- _SELECTED EXCERPT_:

Week 2: Two Pointers

Pattern family: Foundational · Time budget: 12 hours · Prerequisites: Week 1 done (Arrays and Hashing, with the space-for-time trade and one-pass scanning fresh). · Cold-revisit obligation: Two Sum, Valid Anagram.

Overview

Two pointers is the second foundational pattern, and it is the cheapest one you own: it usually buys you O(1) extra space where a hash structure would have cost O(n). The whole idea is to track a position with two indices instead of one, and move them under a rule that lets you skip work you would otherwise repeat. The two indices most often start at opposite ends of a sorted array and walk toward each other; sometimes they both start at the left and one runs ahead of the other.

The lever is that on a sorted (or otherwise monotonic) structure, the value at each pointer tells you which pointer to move. If a pair sums too high, the only way to lower the sum is to pull the right pointer left; if too low, push the left pointer right. Each step rules out a whole batch of pairs at once, so a scan that looks O(n^2) collapses to O(n). The reflex to train this week fires before you write code: when the input is sorted (or you are allowed to sort it) and the question is about a pair or triple satisfying a relation, reach for two indices, not a nested loop.

flowchart TD
    Q["Read the problem"] --> A{"Is the input sorted, or am I<br/>allowed to sort it, and is the<br/>question about a pair or triple<br/>satisfying a relation?"}
    A -->|yes| H["Two pointers: put one index at<br/>each end, move under a rule.<br/>O(n) time, O(1) extra space."]
    A -->|no| B{"Is there a 'walk from both ends<br/>toward the middle', or a 'one index<br/>runs ahead of another' structure?"}
    B -->|yes| H
    B -->|no| C["Probably a different pattern.<br/>Keep reading the cues."]

Notice: the decision happens before you code, and it hinges on order. The directional rule that makes two pointers correct only exists on a sorted or monotonic structure; naming that out loud (principle 1) is what makes this diagram fire under pressure.

Warm-Up: Retrieve Before You Begin

Answer from memory, no peeking. This pulls forward the Week 1 and Week 0 tools that two pointers leans on hardest.

From Week 1: Two Sum on an unsorted array was solved with a hash map in O(n) time. What did that cost you in space, and why?
From the Week 0 refresher: what is the difference between a.sort() and sorted(a), and what does a.sort() return?
From the Week 0 refresher: what does a, b = b, a do, and why does it not need a temporary variable?

Check your recall

1. The hash-map Two Sum costs O(n) extra space, because it stores every value seen so far (mapped to its index) so that each complement lookup is O(1). That is the space-for-time trade from Week 1: you buy the single pass with a linear-size map. This week's contrast is direct: on a *sorted* array, two pointers solve the same shape in O(n) time and O(1) space, with no map at all. 2. `a.sort()` sorts the list in place and returns `None`; `sorted(a)` leaves `a` untouched and returns a new sorted list. The classic bug is `a = a.sort()`, which sets `a` to `None`. Use `a.sort()` when you may mutate the input, `sorted(a)` when you must preserve it. 3. `a, b = b, a` swaps the two names in one statement. The right-hand side `b, a` is packed into a tuple first, then unpacked into the left-hand names, so the old values are both captured before either name is rebound; no temporary is needed.

- _RECORDED INFORMATION_:
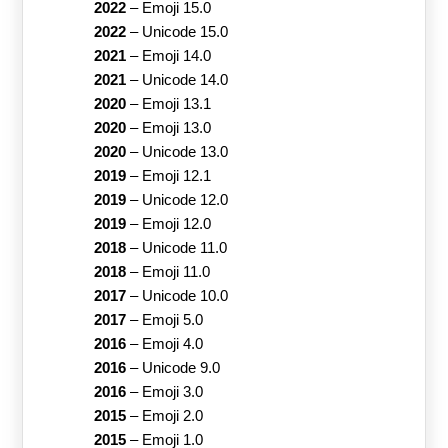
2022
–
Emoji 15.0
2022
–
Unicode 15.0
2021
–
Emoji 14.0
2021
–
Unicode 14.0
2020
–
Emoji 13.1
2020
–
Emoji 13.0
2020
–
Unicode 13.0
2019
–
Emoji 12.1
2019
–
Unicode 12.0
2019
–
Emoji 12.0
2018
–
Unicode 11.0
2018
–
Emoji 11.0
2017
–
Unicode 10.0
2017
–
Emoji 5.0
2016
–
Emoji 4.0
2016
–
Unicode 9.0
2016
–
Emoji 3.0
2015
–
Emoji 2.0
2015
–
Emoji 1.0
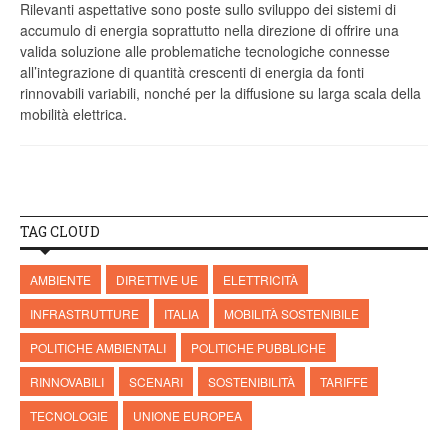
Rilevanti aspettative sono poste sullo sviluppo dei sistemi di
accumulo di energia soprattutto nella direzione di offrire una
valida soluzione alle problematiche tecnologiche connesse
all’integrazione di quantità crescenti di energia da fonti
rinnovabili variabili, nonché per la diffusione su larga scala della
mobilità elettrica.
TAG CLOUD
AMBIENTE
DIRETTIVE UE
ELETTRICITÀ
INFRASTRUTTURE
ITALIA
MOBILITÀ SOSTENIBILE
POLITICHE AMBIENTALI
POLITICHE PUBBLICHE
RINNOVABILI
SCENARI
SOSTENIBILITÀ
TARIFFE
TECNOLOGIE
UNIONE EUROPEA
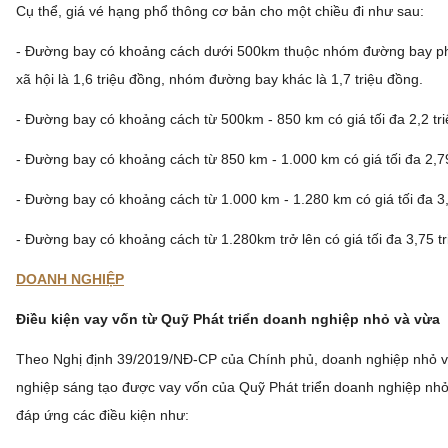
Cụ thể, giá vé hạng phổ thông cơ bản cho một chiều đi như sau:
- Đường bay có khoảng cách dưới 500km thuộc nhóm đường bay phát
xã hội là 1,6 triệu đồng, nhóm đường bay khác là 1,7 triệu đồng.
- Đường bay có khoảng cách từ 500km - 850 km có giá tối đa 2,2 tr
- Đường bay có khoảng cách từ 850 km - 1.000 km có giá tối đa 2,79
- Đường bay có khoảng cách từ 1.000 km - 1.280 km có giá tối đa 3,
- Đường bay có khoảng cách từ 1.280km trở lên có giá tối đa 3,75 tr
DOANH NGHIỆP
Điều kiện vay vốn từ Quỹ Phát triển doanh nghiệp nhỏ và vừa
Theo Nghị định 39/2019/NĐ-CP của Chính phủ, doanh nghiệp nhỏ v
nghiệp sáng tạo được vay vốn của Quỹ Phát triển doanh nghiệp nhỏ
đáp ứng các điều kiện như:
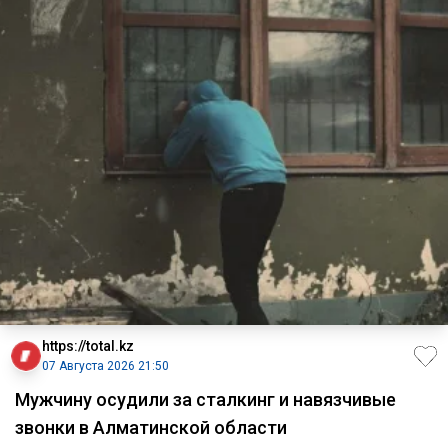
https://total.kz
07 Августа 2026 21:50
Мужчину осудили за сталкинг и навязчивые
звонки в Алматинской области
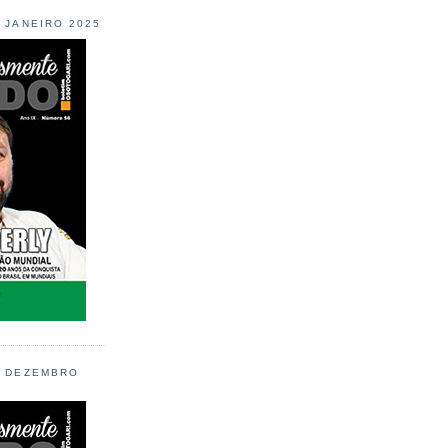
L JANEIRO 2025
L DEZEMBRO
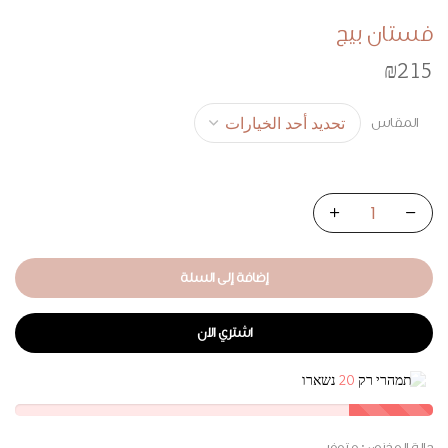
فستان بيج
₪
215
المقاس
إضافة إلى السلة
اشتري الان
תמהרי רק
20
נשארו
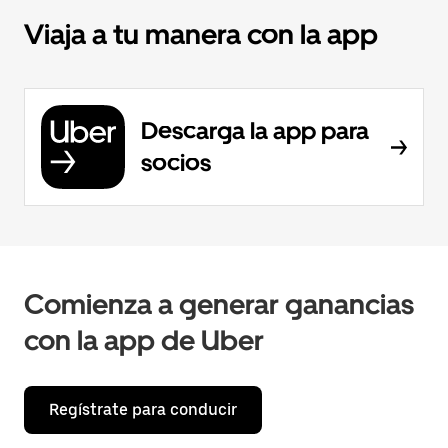
Viaja a tu manera con la app
Descarga la app para
socios
Comienza a generar ganancias
con la app de Uber
Regístrate para conducir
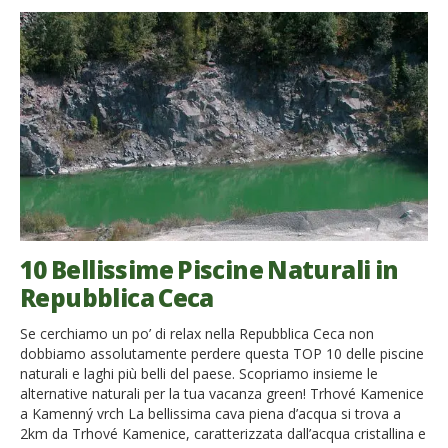
10 Bellissime Piscine Naturali in
Repubblica Ceca
Se cerchiamo un po’ di relax nella Repubblica Ceca non
dobbiamo assolutamente perdere questa TOP 10 delle piscine
naturali e laghi più belli del paese. Scopriamo insieme le
alternative naturali per la tua vacanza green! Trhové Kamenice
a Kamenný vrch La bellissima cava piena d’acqua si trova a
2km da Trhové Kamenice, caratterizzata dall’acqua cristallina e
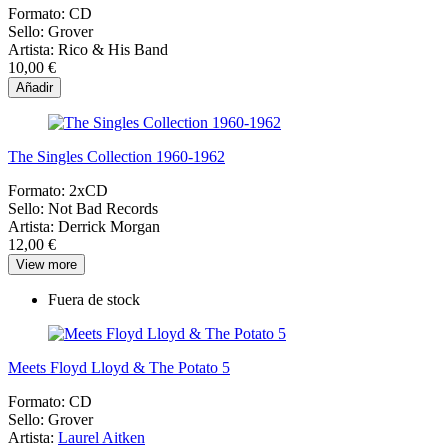
Formato:
CD
Sello:
Grover
Artista:
Rico & His Band
10,00 €
Añadir
The Singles Collection 1960-1962
Formato:
2xCD
Sello:
Not Bad Records
Artista:
Derrick Morgan
12,00 €
View more
Fuera de stock
Meets Floyd Lloyd & The Potato 5
Formato:
CD
Sello:
Grover
Artista:
Laurel Aitken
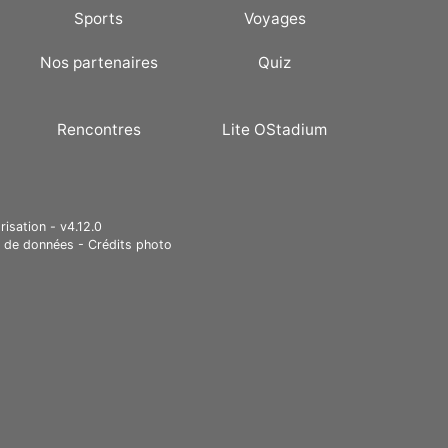
Sports
Voyages
Nos partenaires
Quiz
Rencontres
Lite OStadium
risation - v4.12.0
e de données
-
Crédits photo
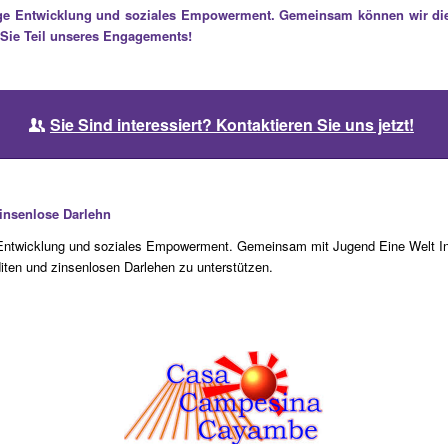
ltige Entwicklung und soziales Empowerment. Gemeinsam können wir di
 Sie Teil unseres Engagements!
Sie Sind interessiert? Kontaktieren Sie uns jetzt!
Zinsenlose Darlehn
ge Entwicklung und soziales Empowerment. Gemeinsam mit Jugend Eine Welt In
en und zinsenlosen Darlehen zu unterstützen.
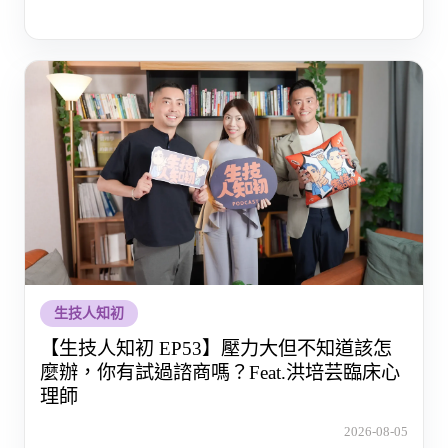
生技人知初
【生技人知初 EP53】壓力大但不知道該怎
麼辦，你有試過諮商嗎？Feat.洪培芸臨床心
理師
2026-08-05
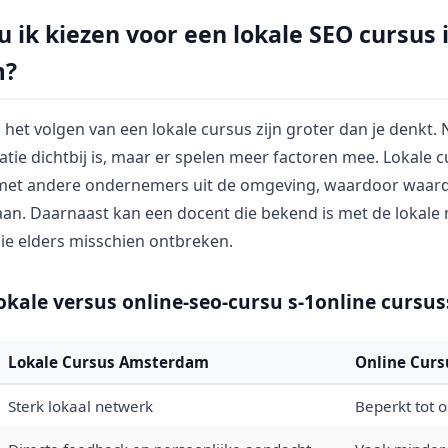
ik kiezen voor een lokale SEO cursus 
m?
het volgen van een lokale cursus zijn groter dan je denkt. N
atie dichtbij is, maar er spelen meer factoren mee. Lokale 
met andere ondernemers uit de omgeving, waardoor waard
aan. Daarnaast kan een docent die bekend is met de lokale 
die elders misschien ontbreken.
lokale versus online-seo-cursu s-1online cursu
Lokale Cursus Amsterdam
Online Curs
Sterk lokaal netwerk
Beperkt tot 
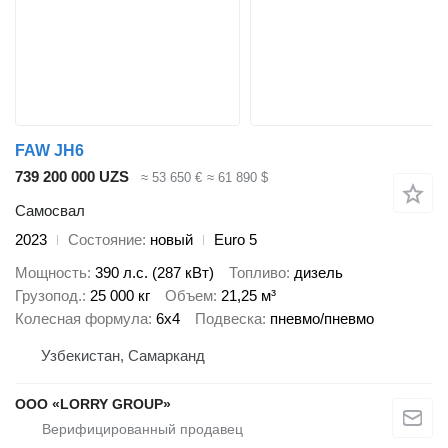
FAW JH6
739 200 000 UZS
≈ 53 650 €
≈ 61 890 $
Самосвал
2023
Состояние
новый
Euro 5
Мощность
390 л.с. (287 кВт)
Топливо
дизель
Грузопод.
25 000 кг
Объем
21,25 м³
Колесная формула
6x4
Подвеска
пневмо/пневмо
Узбекистан, Самарканд
ООО «LORRY GROUP»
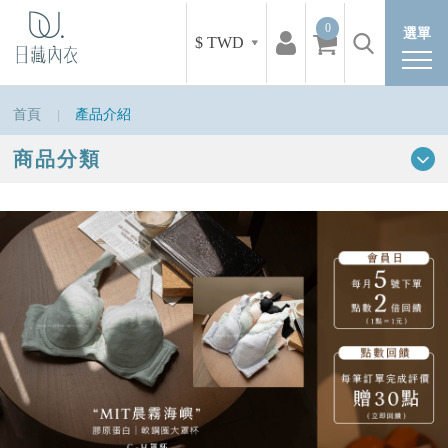
0
選單
$ TWD
首頁
產品介紹
商品分類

- _EXERCISE SET_:
(1) Which two problems does the two pointers lesson list under its cold-revisit obligation?
(2) Carry on the two pointers lesson from the point where it stops.
None of the data is needed here.

- _ANSWERS IN ORDER_:
(1) Two Sum and Valid Anagram.

(2)
Learning objectives

By the end of this week you can:

Recognize the two-pointer cue (sorted or sortable input, a question about pairs or triples, or a “walk from both ends” structure) and reach for two indices without being told.
State the directional rule for an opposite-ends scan: which pointer to move when the current pair overshoots or undershoots the target, and why moving it is safe.
Construct an opposite-ends two-pointer solution that runs in O(n) time and O(1) extra space where a naive approach would be two nested loops.
Apply the sort-then-fix-then-two-pointer template to 3Sum, including skipping duplicates correctly at all three levels.
Analyze the time and space complexity of your solution and name what dominates at scale, including when a sort is the dominating term.
Defend every line of each solution you commit, from memory, with no AI open, including why each pointer move cannot skip a valid answer.

Recognition cue

“The input is sorted (or I am allowed to sort it), and the question is about a pair or triple that satisfies a relation” almost always means two pointers. The other surface form is any “walk from both ends toward the middle” structure: checking a palindrome, or pinching inward on a container. A third form, which returns in Week 6, is the fast/slow variant where both pointers start at the left and one advances faster than the other (finding a cycle, or the middle of a linked list). The common thread is two positions moving under a rule, replacing a loop that would otherwise rescan.

Core concepts to internalize this week

Why sorting is often step one. The directional rule depends on order: on a sorted array, a larger sum is always to the right and a smaller sum to the left, so the value at a pointer tells you which way to move. If the problem does not hand you sorted input but does not need original indices, sorting first (O(n log n)) to unlock an O(n) two-pointer scan is a standard and often winning move. The cost is the sort and the loss of original positions.
The directional rule, made precise. With one pointer at each end of a sorted array, compute the current pair’s sum. If it equals the target, you found it. If it is too small, the left pointer must move right (every pair using the current left element and a smaller right element is also too small, so they are all ruled out). If it is too large, the right pointer must move left, by the mirror argument. Each move discards a whole row or column of the implicit pair grid; that is why the scan is linear.
The “shorter side moves” intuition (Container With Most Water). The area between two lines is min(left_height, right_height) * width. Moving the taller side inward can only shrink the width while keeping the height capped by the shorter side, so it cannot help. Moving the shorter side is the only move that can find a taller limiting wall, so that is the move you make. State this argument out loud; it is the correctness proof, not a heuristic.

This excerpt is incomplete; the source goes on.